Problem statement:
Work through the records below and copy every line that includes "Example".

Source records:
□ □ □ □ □

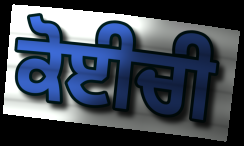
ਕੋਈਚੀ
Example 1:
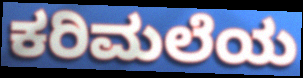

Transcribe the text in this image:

□ □ □ □ □

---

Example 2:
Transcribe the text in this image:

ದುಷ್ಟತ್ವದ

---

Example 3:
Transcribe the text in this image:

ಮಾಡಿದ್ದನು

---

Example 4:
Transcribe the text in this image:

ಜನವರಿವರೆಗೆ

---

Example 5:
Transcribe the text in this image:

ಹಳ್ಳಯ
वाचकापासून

□ □ □ □ □

Task answer:
Example 1:
Example 2:
Example 3:
Example 4:
Example 5:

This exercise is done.